[ACTIVITY]: Pull out every line with the word "Korea" from the entries below.

[INPUT DATA]:
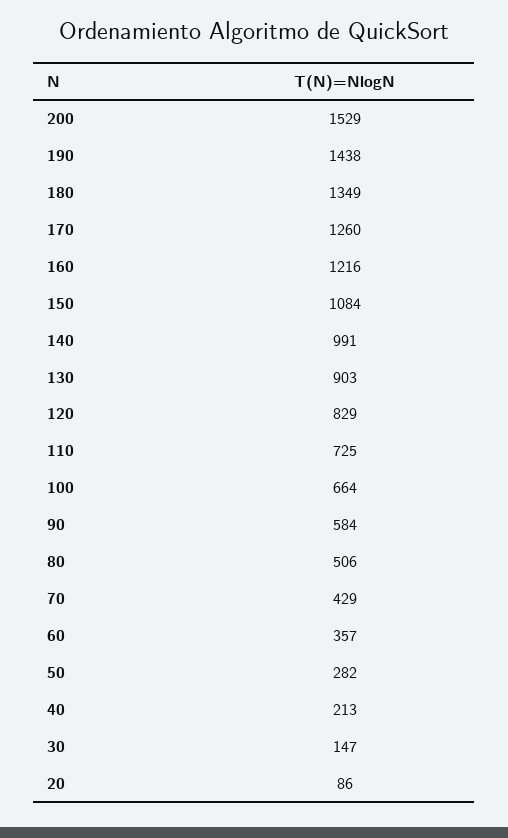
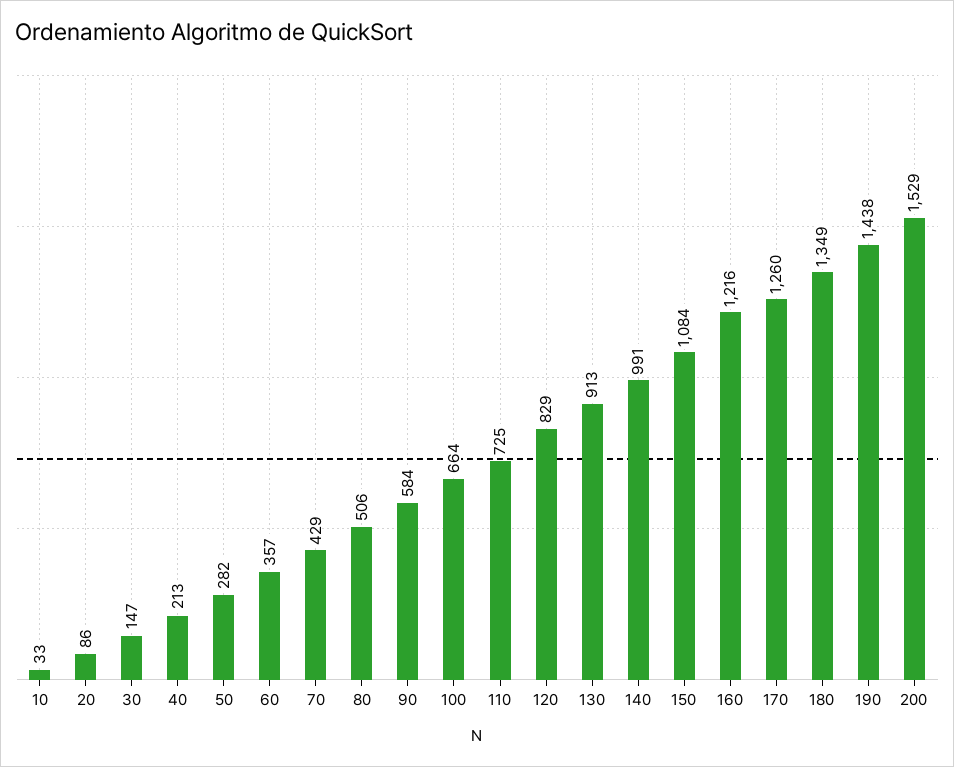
  {
    "200": 1529,
    "190": 1438,
    "180": 1349,
    "170": 1260,
    "160": 1216,
    "150": 1084,
    "140": 991,
-   "130": 903,
+   "130": 913,
    "120": 829,
    "110": 725,
    "100": 664,
    "90": 584,
    "80": 506,
    "70": 429,
    "60": 357,
    "50": 282,
    "40": 213,
    "30": 147,
-   "20": 86
+   "20": 86,
+   "10": 33
  }

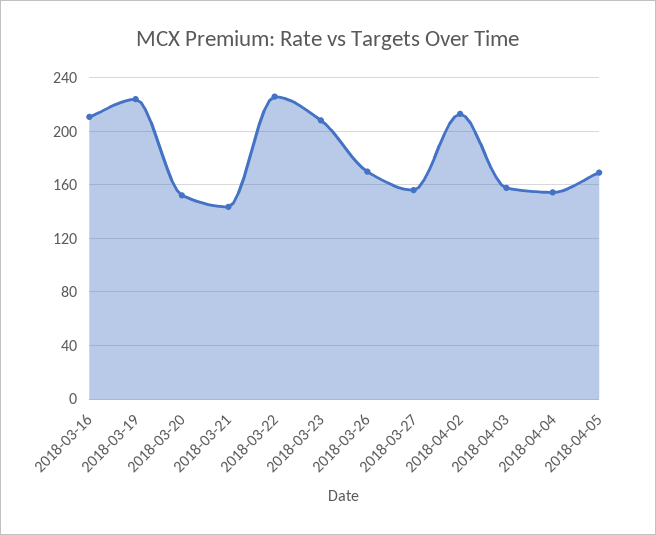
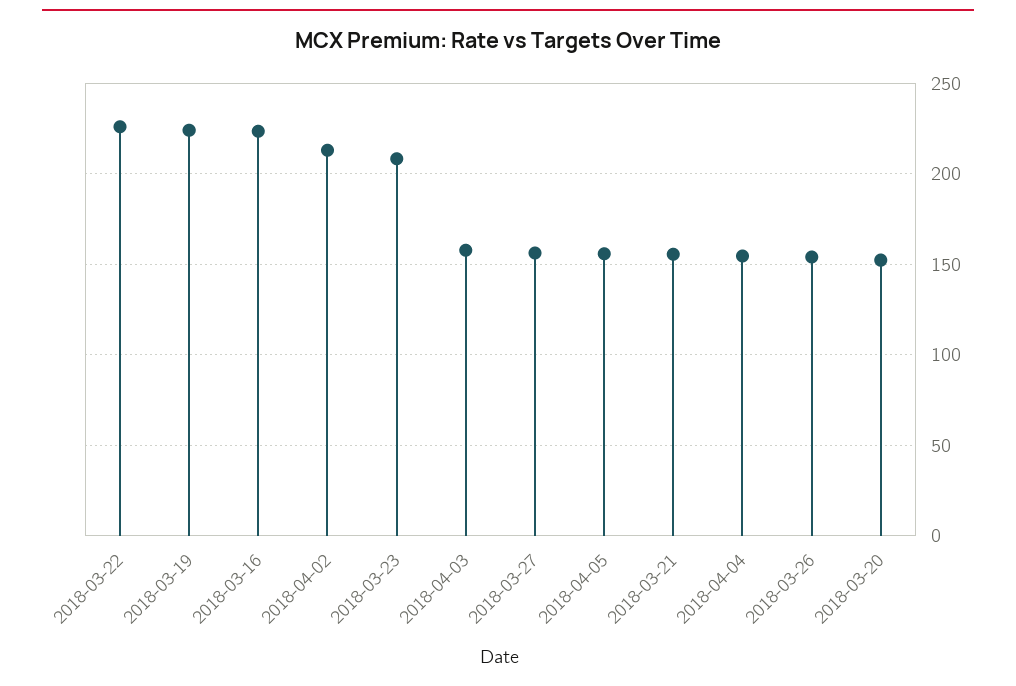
  {
-   "2018-03-16": 210,
+   "2018-03-16": 225,
    "2018-03-19": 225,
    "2018-03-20": 150,
-   "2018-03-21": 145,
+   "2018-03-21": 155,
    "2018-03-22": 225,
    "2018-03-23": 210,
-   "2018-03-26": 170,
+   "2018-03-26": 155,
    "2018-03-27": 155,
    "2018-04-02": 215,
    "2018-04-03": 160,
    "2018-04-04": 155,
-   "2018-04-05": 170
+   "2018-04-05": 155
  }

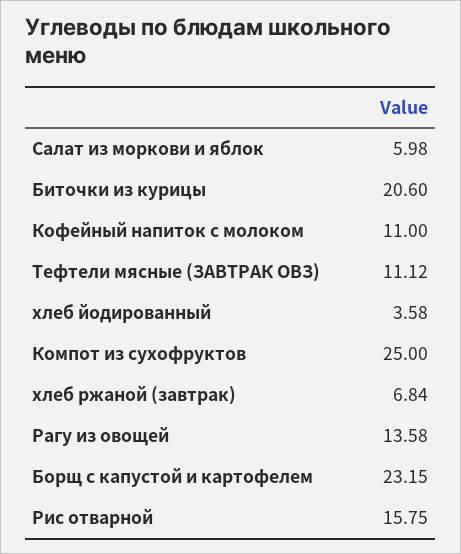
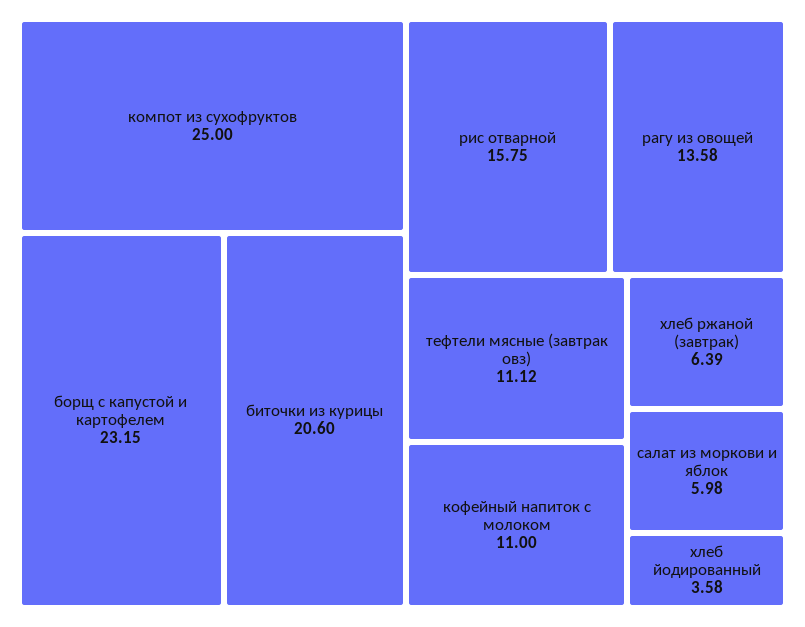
  {
    "Салат из моркови и яблок": 5.98,
    "Биточки из курицы": 20.6,
    "Кофейный напиток с молоком": 11,
    "Тефтели мясные (ЗАВТРАК ОВЗ)": 11.12,
    "хлеб йодированный": 3.58,
    "Компот из сухофруктов": 25,
-   "хлеб ржаной (завтрак)": 6.84,
+   "хлеб ржаной (завтрак)": 6.39,
    "Рагу из овощей": 13.58,
    "Борщ с капустой и картофелем": 23.15,
    "Рис отварной": 15.75
  }

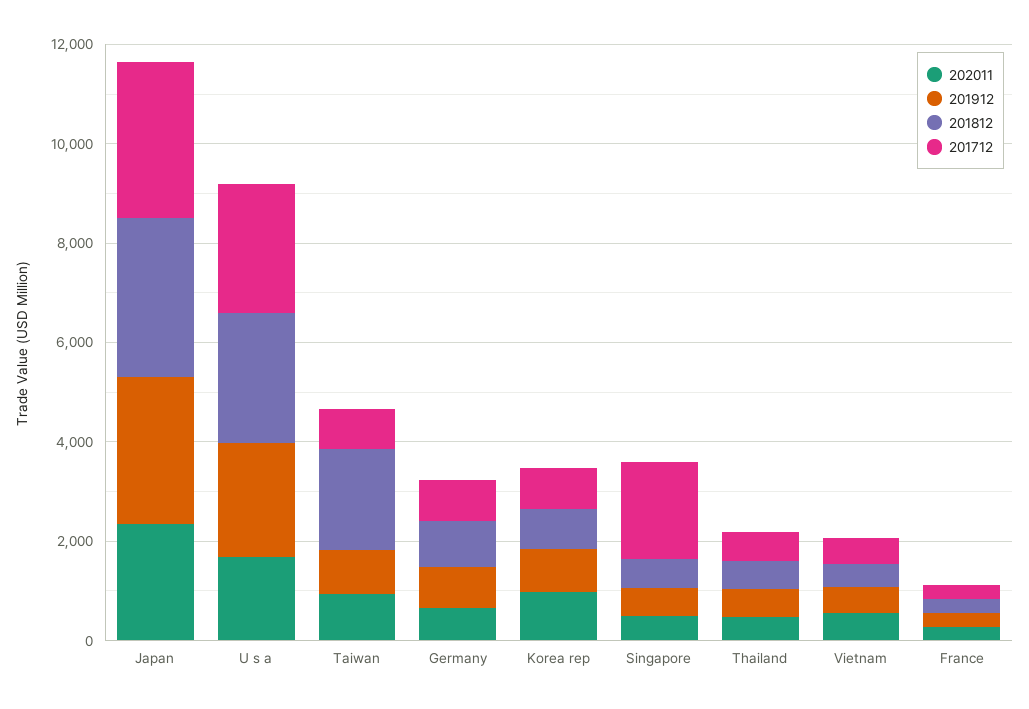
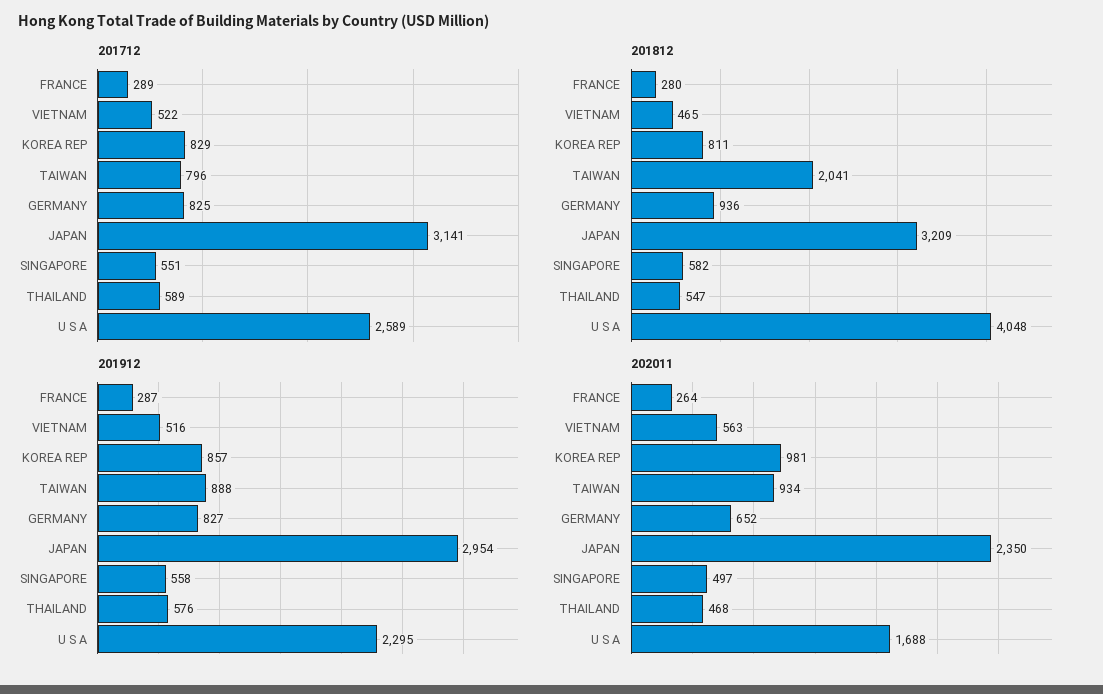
  {
    "202011": {
      "Japan": 2350,
      "U s a": 1688,
      "Taiwan": 934,
      "Germany": 652,
      "Korea rep": 981,
      "Singapore": 497,
      "Thailand": 468,
      "Vietnam": 563,
      "France": 264
    },
    "201912": {
      "Japan": 2954,
      "U s a": 2295,
      "Taiwan": 888,
      "Germany": 827,
      "Korea rep": 857,
      "Singapore": 558,
      "Thailand": 576,
      "Vietnam": 516,
      "France": 287
    },
    "201812": {
      "Japan": 3209,
-     "U s a": 2500,
+     "U s a": 4048,
      "Taiwan": 2041,
      "Germany": 936,
      "Korea rep": 811,
      "Singapore": 582,
      "Thailand": 547,
      "Vietnam": 465,
      "France": 280
    },
    "201712": {
      "Japan": 3141,
      "U s a": 2589,
      "Taiwan": 796,
      "Germany": 825,
      "Korea rep": 829,
-     "Singapore": 2000,
+     "Singapore": 551,
      "Thailand": 589,
      "Vietnam": 522,
      "France": 289
    }
  }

[RESULT FOR THIS EXERCISE]:
      "Korea rep": 981,
      "Korea rep": 857,
      "Korea rep": 811,
      "Korea rep": 829,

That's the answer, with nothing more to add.